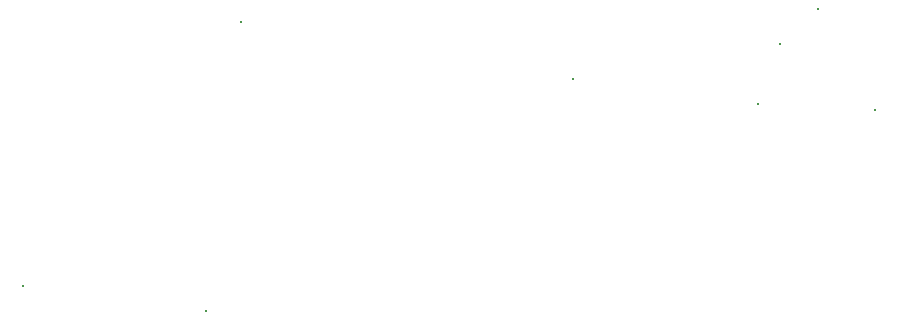
<source format=gbr>
%TF.GenerationSoftware,KiCad,Pcbnew,8.0.3*%
%TF.CreationDate,2025-01-08T01:14:57+05:30*%
%TF.ProjectId,gps,6770732e-6b69-4636-9164-5f7063625858,rev?*%
%TF.SameCoordinates,Original*%
%TF.FileFunction,Plated,1,2,Blind,Drill*%
%TF.FilePolarity,Positive*%
%FSLAX46Y46*%
G04 Gerber Fmt 4.6, Leading zero omitted, Abs format (unit mm)*
G04 Created by KiCad (PCBNEW 8.0.3) date 2025-01-08 01:14:57*
%MOMM*%
%LPD*%
G01*
G04 APERTURE LIST*
%TA.AperFunction,ViaDrill*%
%ADD10C,0.300000*%
%TD*%
G04 APERTURE END LIST*
D10*
X118930000Y-81180000D03*
X134380000Y-83240000D03*
X137350000Y-58770000D03*
X165470000Y-63640000D03*
X181170000Y-65720000D03*
X182990000Y-60640000D03*
X186190000Y-57740000D03*
X191080000Y-66270000D03*
M02*

</source>
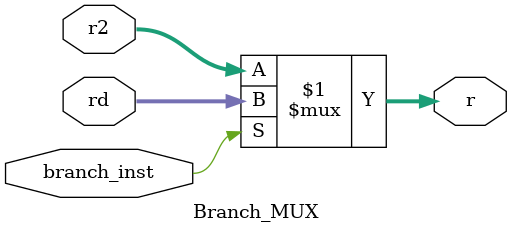
<source format=v>
`timescale 1ns / 1ps

module Branch_MUX(
    input branch_inst,
    input [2:0]r2,
    input [2:0]rd,
    output [2:0]r
    );
    
    assign r = branch_inst ? rd : r2;
endmodule

</source>
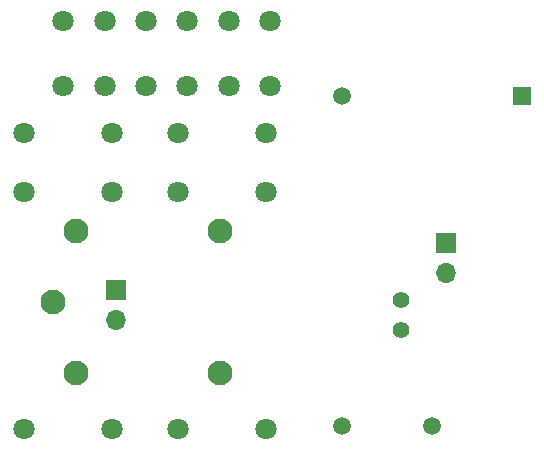
<source format=gbr>
%TF.GenerationSoftware,KiCad,Pcbnew,9.0.0*%
%TF.CreationDate,2025-03-25T19:49:10+01:00*%
%TF.ProjectId,raumtemp_relay,7261756d-7465-46d7-905f-72656c61792e,rev?*%
%TF.SameCoordinates,Original*%
%TF.FileFunction,Soldermask,Bot*%
%TF.FilePolarity,Negative*%
%FSLAX46Y46*%
G04 Gerber Fmt 4.6, Leading zero omitted, Abs format (unit mm)*
G04 Created by KiCad (PCBNEW 9.0.0) date 2025-03-25 19:49:10*
%MOMM*%
%LPD*%
G01*
G04 APERTURE LIST*
%ADD10C,1.803400*%
%ADD11C,1.400000*%
%ADD12R,1.700000X1.700000*%
%ADD13O,1.700000X1.700000*%
%ADD14C,1.800000*%
%ADD15C,2.100000*%
%ADD16R,1.508000X1.508000*%
%ADD17C,1.508000*%
G04 APERTURE END LIST*
D10*
%TO.C,K3*%
X135725000Y-99180000D03*
X135725000Y-79180000D03*
X135725000Y-74180000D03*
X143225000Y-74180000D03*
X143225000Y-79180000D03*
X143225000Y-99180000D03*
%TD*%
%TO.C,K2*%
X122675000Y-99180000D03*
X122675000Y-79180000D03*
X122675000Y-74180000D03*
X130175000Y-74180000D03*
X130175000Y-79180000D03*
X130175000Y-99180000D03*
%TD*%
D11*
%TO.C,JP1*%
X154625000Y-90830000D03*
X154625000Y-88290000D03*
%TD*%
D12*
%TO.C,J3*%
X158425000Y-83480000D03*
D13*
X158425000Y-86020000D03*
%TD*%
D12*
%TO.C,J2*%
X130524656Y-87480000D03*
D13*
X130524656Y-90020000D03*
%TD*%
D14*
%TO.C,J1*%
X126036723Y-70200000D03*
X126036723Y-64700000D03*
X129536723Y-70200000D03*
X129536723Y-64700000D03*
X133036723Y-70200000D03*
X133036723Y-64700000D03*
X136536723Y-70200000D03*
X136536723Y-64700000D03*
X140036723Y-70200000D03*
X140036723Y-64700000D03*
X143536723Y-70200000D03*
X143536723Y-64700000D03*
%TD*%
D15*
%TO.C,K1*%
X127125000Y-94480000D03*
X127125000Y-82480000D03*
X125125000Y-88480000D03*
X139325000Y-94480000D03*
X139325000Y-82480000D03*
%TD*%
D16*
%TO.C,PS1*%
X164864545Y-70981894D03*
D17*
X149624545Y-70981894D03*
X149624545Y-98921894D03*
X157244545Y-98921894D03*
%TD*%
M02*

</source>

--- To-do item ---
Write down every line of the data above that includes the string "FilePolarity".

--- Response area ---
%TF.FilePolarity,Positive*%
%TF.FilePolarity,Negative*%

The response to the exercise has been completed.